I am using a Javascript library 'Tess2' to triangulate a series of contours.

enter image description here enter image description here

A contour consists of a series of points (in a negative winding order for solid fills, in a positive winding order for holes)

However, the resulting triangles output by the algorithm are no longer tied to a contour and its fill color.

How would I alter Tess2 (or any other javascript library that tesselates contours) to allow for the retention of color data in the resulting triangles?

I've tried looking everywhere and I cannot find a solution.

CodePudding user response:

From what I've seen in the source code, the tessalation function contains a vertex indices in an returned object:

    Tess2.tesselate = function(opts) {

        ...

        return {
            vertices: tess.vertices,
            vertexIndices: tess.vertexIndices,
            vertexCount: tess.vertexCount,
            elements: tess.elements,
            elementCount: tess.elementCount,
            mesh: debug ? tess.mesh : undefined
        };

You can create a new array with the colors for each vertex, and then use vertexIndices from the object to get a color of the vertex.

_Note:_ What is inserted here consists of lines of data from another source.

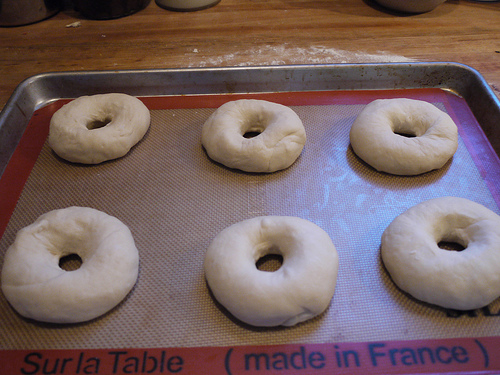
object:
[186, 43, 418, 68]
flour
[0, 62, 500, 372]
cookie sheet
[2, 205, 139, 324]
dough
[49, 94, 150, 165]
dough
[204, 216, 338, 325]
dough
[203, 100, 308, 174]
dough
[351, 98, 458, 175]
dough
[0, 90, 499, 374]
mat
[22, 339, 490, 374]
writing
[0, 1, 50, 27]
cannister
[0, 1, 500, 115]
table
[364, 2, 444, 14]
cannister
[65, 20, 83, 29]
crumb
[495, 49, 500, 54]
marks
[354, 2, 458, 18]
shadow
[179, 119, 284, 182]
shadow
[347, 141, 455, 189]
shadow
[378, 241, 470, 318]
shadow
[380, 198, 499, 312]
dough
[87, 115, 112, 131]
hole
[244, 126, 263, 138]
hole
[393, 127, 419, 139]
hole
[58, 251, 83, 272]
hole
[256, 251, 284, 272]
hole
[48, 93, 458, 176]
row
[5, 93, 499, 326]
food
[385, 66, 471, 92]
brown spots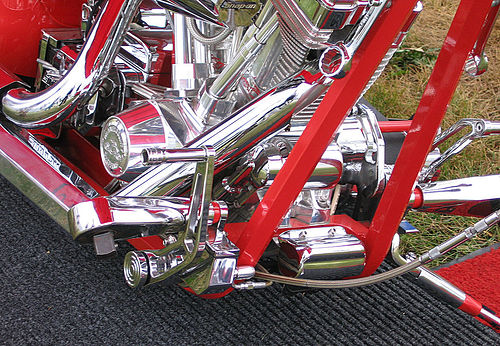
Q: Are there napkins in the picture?
A: No, there are no napkins.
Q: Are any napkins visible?
A: No, there are no napkins.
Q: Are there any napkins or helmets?
A: No, there are no napkins or helmets.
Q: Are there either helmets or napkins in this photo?
A: No, there are no napkins or helmets.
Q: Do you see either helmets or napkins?
A: No, there are no napkins or helmets.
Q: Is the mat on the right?
A: Yes, the mat is on the right of the image.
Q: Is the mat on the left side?
A: No, the mat is on the right of the image.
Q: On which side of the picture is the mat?
A: The mat is on the right of the image.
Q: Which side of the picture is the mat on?
A: The mat is on the right of the image.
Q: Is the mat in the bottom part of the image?
A: Yes, the mat is in the bottom of the image.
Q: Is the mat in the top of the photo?
A: No, the mat is in the bottom of the image.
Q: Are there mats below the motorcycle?
A: Yes, there is a mat below the motorcycle.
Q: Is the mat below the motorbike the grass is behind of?
A: Yes, the mat is below the motorbike.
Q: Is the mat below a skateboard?
A: No, the mat is below the motorbike.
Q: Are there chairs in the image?
A: No, there are no chairs.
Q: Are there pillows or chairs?
A: No, there are no chairs or pillows.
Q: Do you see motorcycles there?
A: Yes, there is a motorcycle.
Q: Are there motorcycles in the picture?
A: Yes, there is a motorcycle.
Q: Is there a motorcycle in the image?
A: Yes, there is a motorcycle.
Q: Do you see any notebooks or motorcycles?
A: Yes, there is a motorcycle.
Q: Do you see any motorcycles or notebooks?
A: Yes, there is a motorcycle.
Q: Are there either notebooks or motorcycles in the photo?
A: Yes, there is a motorcycle.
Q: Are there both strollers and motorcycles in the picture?
A: No, there is a motorcycle but no strollers.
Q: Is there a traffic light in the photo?
A: No, there are no traffic lights.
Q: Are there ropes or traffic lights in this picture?
A: No, there are no traffic lights or ropes.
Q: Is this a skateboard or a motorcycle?
A: This is a motorcycle.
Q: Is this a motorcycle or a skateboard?
A: This is a motorcycle.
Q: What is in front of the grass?
A: The motorcycle is in front of the grass.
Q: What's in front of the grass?
A: The motorcycle is in front of the grass.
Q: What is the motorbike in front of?
A: The motorbike is in front of the grass.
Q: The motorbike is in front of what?
A: The motorbike is in front of the grass.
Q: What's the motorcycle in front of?
A: The motorbike is in front of the grass.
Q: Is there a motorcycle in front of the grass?
A: Yes, there is a motorcycle in front of the grass.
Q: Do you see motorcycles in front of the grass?
A: Yes, there is a motorcycle in front of the grass.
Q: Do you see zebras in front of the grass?
A: No, there is a motorcycle in front of the grass.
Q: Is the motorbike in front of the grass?
A: Yes, the motorbike is in front of the grass.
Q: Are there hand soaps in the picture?
A: No, there are no hand soaps.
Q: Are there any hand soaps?
A: No, there are no hand soaps.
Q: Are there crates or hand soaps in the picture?
A: No, there are no hand soaps or crates.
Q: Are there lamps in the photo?
A: No, there are no lamps.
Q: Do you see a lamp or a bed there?
A: No, there are no lamps or beds.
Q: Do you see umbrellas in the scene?
A: No, there are no umbrellas.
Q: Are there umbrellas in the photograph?
A: No, there are no umbrellas.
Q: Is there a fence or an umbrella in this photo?
A: No, there are no umbrellas or fences.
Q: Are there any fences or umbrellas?
A: No, there are no umbrellas or fences.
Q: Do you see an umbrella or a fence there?
A: No, there are no umbrellas or fences.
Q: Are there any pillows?
A: No, there are no pillows.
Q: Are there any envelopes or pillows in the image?
A: No, there are no pillows or envelopes.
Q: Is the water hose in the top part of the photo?
A: Yes, the water hose is in the top of the image.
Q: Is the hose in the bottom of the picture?
A: No, the hose is in the top of the image.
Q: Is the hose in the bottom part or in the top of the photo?
A: The hose is in the top of the image.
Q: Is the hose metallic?
A: Yes, the hose is metallic.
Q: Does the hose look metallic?
A: Yes, the hose is metallic.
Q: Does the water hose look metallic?
A: Yes, the water hose is metallic.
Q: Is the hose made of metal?
A: Yes, the hose is made of metal.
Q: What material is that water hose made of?
A: The water hose is made of metal.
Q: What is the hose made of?
A: The water hose is made of metal.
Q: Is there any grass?
A: Yes, there is grass.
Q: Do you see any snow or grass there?
A: Yes, there is grass.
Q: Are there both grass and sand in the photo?
A: No, there is grass but no sand.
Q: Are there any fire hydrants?
A: No, there are no fire hydrants.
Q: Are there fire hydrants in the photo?
A: No, there are no fire hydrants.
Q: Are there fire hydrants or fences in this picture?
A: No, there are no fire hydrants or fences.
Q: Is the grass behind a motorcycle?
A: Yes, the grass is behind a motorcycle.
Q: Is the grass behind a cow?
A: No, the grass is behind a motorcycle.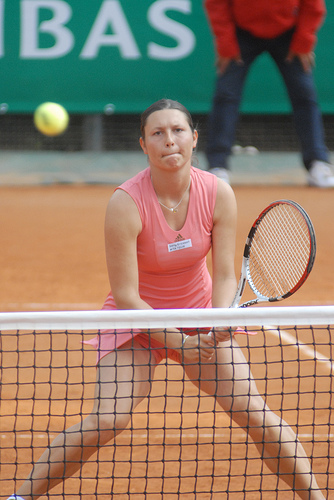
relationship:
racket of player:
[233, 199, 316, 306] [8, 98, 326, 500]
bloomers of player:
[135, 334, 179, 364] [8, 98, 326, 500]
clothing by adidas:
[95, 164, 218, 361] [175, 231, 187, 243]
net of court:
[0, 305, 333, 499] [2, 179, 333, 305]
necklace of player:
[150, 171, 192, 214] [8, 98, 326, 500]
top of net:
[0, 306, 331, 331] [0, 305, 333, 499]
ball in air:
[34, 100, 70, 137] [12, 75, 98, 165]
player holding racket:
[8, 98, 326, 500] [233, 199, 316, 306]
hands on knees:
[213, 52, 317, 73] [213, 78, 315, 105]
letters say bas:
[16, 0, 199, 60] [17, 3, 205, 67]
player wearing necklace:
[8, 98, 326, 500] [150, 171, 192, 214]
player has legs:
[8, 98, 326, 500] [9, 345, 329, 499]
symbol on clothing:
[173, 231, 186, 241] [95, 164, 218, 361]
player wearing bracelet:
[8, 98, 326, 500] [178, 333, 192, 349]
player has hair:
[8, 98, 326, 500] [138, 97, 196, 142]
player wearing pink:
[8, 98, 326, 500] [95, 164, 218, 361]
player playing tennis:
[8, 98, 326, 500] [34, 100, 318, 309]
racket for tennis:
[233, 199, 316, 306] [34, 100, 318, 309]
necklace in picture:
[150, 171, 192, 214] [1, 1, 332, 500]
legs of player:
[9, 345, 161, 500] [8, 98, 326, 500]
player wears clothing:
[8, 98, 326, 500] [95, 164, 218, 361]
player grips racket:
[8, 98, 326, 500] [233, 199, 316, 306]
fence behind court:
[0, 113, 333, 154] [2, 179, 333, 305]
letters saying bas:
[16, 0, 199, 60] [17, 3, 205, 67]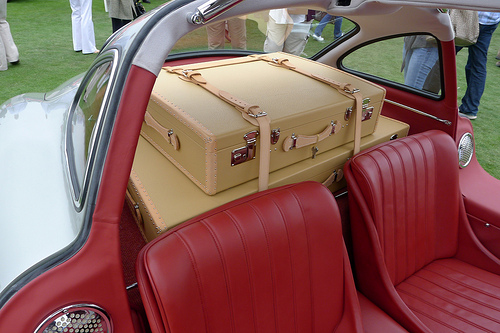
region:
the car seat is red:
[183, 212, 346, 327]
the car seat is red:
[354, 95, 485, 287]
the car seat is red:
[159, 159, 269, 304]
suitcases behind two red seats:
[122, 43, 427, 315]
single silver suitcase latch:
[245, 135, 259, 160]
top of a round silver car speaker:
[29, 303, 111, 331]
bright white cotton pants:
[65, 0, 97, 55]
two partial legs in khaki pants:
[205, 16, 249, 53]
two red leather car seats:
[136, 130, 498, 330]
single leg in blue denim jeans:
[402, 44, 439, 89]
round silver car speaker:
[459, 130, 476, 168]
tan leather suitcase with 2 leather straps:
[144, 49, 389, 194]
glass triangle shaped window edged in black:
[335, 28, 445, 108]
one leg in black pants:
[457, 21, 499, 120]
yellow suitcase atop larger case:
[135, 48, 398, 201]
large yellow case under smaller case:
[92, 100, 419, 242]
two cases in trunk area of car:
[88, 45, 419, 272]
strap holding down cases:
[248, 51, 378, 161]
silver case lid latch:
[227, 128, 258, 170]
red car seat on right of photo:
[342, 126, 499, 331]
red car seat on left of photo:
[128, 173, 400, 330]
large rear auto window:
[93, 0, 365, 85]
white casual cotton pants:
[62, 0, 106, 60]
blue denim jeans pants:
[399, 40, 442, 99]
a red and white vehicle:
[17, 4, 499, 331]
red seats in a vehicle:
[116, 133, 498, 332]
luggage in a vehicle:
[123, 52, 417, 219]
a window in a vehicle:
[331, 36, 452, 96]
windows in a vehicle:
[50, 0, 455, 150]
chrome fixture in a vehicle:
[28, 296, 119, 331]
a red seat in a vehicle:
[131, 175, 376, 331]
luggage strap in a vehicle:
[173, 61, 292, 176]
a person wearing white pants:
[58, 2, 115, 61]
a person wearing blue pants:
[466, 21, 492, 121]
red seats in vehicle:
[133, 130, 498, 332]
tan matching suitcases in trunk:
[112, 51, 410, 243]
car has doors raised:
[1, 1, 499, 331]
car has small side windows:
[61, 25, 447, 215]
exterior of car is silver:
[2, 0, 182, 304]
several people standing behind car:
[0, 2, 498, 119]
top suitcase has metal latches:
[228, 100, 379, 177]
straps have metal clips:
[126, 60, 363, 199]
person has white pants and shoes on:
[67, 2, 96, 52]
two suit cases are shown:
[96, 50, 408, 255]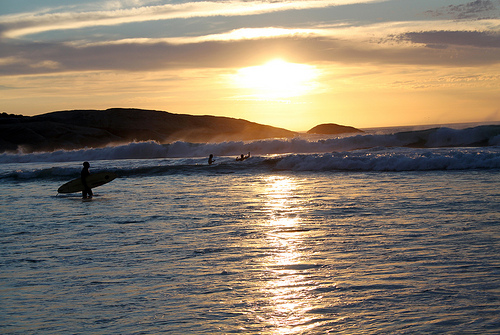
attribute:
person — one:
[58, 159, 119, 218]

If you would like to have a color per face, you would just need to generate an array like above, which means putting the same vertex color for each vertex in a array. You would also like to wrap all of this data in some kind of convienent object or class.

[EDIT]

It turns out that the tesselation algorithm merges vertices in the same position, meaning that it reorganizes vertex array completely. There are a solution to explicitly not merge different contours with overlapping vertices:

Tess2.tesselate({ contours: yourContours, elementType: Tess2.BOUNDARY_CONTOURS });

That should preserve the original vertices, however not in an original order, use vertexIndices to get the original position of these.

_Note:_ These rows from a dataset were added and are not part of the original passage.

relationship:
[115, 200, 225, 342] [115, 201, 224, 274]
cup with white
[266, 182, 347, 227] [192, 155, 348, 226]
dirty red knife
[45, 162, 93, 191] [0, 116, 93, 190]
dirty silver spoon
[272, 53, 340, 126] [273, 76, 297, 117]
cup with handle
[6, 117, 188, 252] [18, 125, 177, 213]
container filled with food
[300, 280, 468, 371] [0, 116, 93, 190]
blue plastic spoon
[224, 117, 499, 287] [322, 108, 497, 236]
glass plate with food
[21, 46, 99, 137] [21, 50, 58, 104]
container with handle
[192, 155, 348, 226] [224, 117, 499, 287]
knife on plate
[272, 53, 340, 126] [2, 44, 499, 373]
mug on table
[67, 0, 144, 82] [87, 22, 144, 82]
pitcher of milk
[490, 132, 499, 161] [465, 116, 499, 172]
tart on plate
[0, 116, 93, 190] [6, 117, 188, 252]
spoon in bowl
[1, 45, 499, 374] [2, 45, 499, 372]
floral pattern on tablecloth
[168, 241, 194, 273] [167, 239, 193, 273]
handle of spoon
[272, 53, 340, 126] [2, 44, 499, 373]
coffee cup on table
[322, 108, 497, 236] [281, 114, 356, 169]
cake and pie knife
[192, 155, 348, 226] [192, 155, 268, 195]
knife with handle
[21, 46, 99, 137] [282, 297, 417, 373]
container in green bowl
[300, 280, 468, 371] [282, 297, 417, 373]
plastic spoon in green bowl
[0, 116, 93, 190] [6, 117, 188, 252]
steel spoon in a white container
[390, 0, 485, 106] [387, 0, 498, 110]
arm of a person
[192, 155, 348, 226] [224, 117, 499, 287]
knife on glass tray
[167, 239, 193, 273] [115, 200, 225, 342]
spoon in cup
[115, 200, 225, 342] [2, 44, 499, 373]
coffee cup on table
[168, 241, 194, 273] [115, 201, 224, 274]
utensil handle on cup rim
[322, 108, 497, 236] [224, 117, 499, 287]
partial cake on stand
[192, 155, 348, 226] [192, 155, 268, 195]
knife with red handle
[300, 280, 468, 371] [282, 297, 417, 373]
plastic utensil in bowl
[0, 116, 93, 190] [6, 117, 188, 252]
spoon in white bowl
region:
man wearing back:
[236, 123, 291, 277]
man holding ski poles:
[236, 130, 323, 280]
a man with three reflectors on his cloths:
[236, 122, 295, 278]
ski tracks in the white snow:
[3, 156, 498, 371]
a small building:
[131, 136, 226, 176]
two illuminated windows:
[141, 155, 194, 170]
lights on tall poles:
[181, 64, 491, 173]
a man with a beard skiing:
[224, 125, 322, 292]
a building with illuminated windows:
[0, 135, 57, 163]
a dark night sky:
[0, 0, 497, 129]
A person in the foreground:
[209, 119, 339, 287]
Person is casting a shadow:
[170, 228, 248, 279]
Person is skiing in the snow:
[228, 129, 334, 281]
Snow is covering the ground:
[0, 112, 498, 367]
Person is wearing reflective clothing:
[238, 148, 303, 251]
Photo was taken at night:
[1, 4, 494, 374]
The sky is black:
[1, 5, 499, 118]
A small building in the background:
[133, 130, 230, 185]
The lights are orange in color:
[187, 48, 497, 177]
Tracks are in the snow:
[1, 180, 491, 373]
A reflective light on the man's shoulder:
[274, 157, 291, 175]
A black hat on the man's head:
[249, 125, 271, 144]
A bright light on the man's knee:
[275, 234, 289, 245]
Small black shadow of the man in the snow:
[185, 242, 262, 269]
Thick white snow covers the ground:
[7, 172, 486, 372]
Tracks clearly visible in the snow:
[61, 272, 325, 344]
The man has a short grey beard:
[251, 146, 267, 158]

CodePudding user response:

After many failed attempts I finally got there.

I've been trying all this time to try and process a huge amount of contours all at once with a single tessellation pass. I tried editing the tessellation library to make each half edge retain it original contour ID. I had several eureka moments when it finally seemed to work, only to be disappointed when I stress tested it and found it to be less than perfect.

But it turns out I've been incredibly daft... All I had to do was group each contour with a particular fill, and then tesselate each group independently.

I didn't understand that for every interior contour fill, there would always be an opposite contour that effectively enclosed the outer contour loop. For instance, to represent a red box with a blue box inside there would be 2 red contours and 1 blue. I thought it could be represented with only 1 blue contour and 1 red, where the blue would also represent the red contour's hole, and so processing each colour group of contours independently didn't make sense to me.

When I finally realised this, I figured it out.

I've published a solution on github but I'm not sure how much use it is to anyone:

enter image description here

I've included a pretty comprehensive exporter script for converting contours (including curves) into polygonal paths for Adobe Flash/Animate which might be useful for someone.

I will be writing an OBJ exporter on top of this shortly, so I can represent vector graphics in a 3D engine.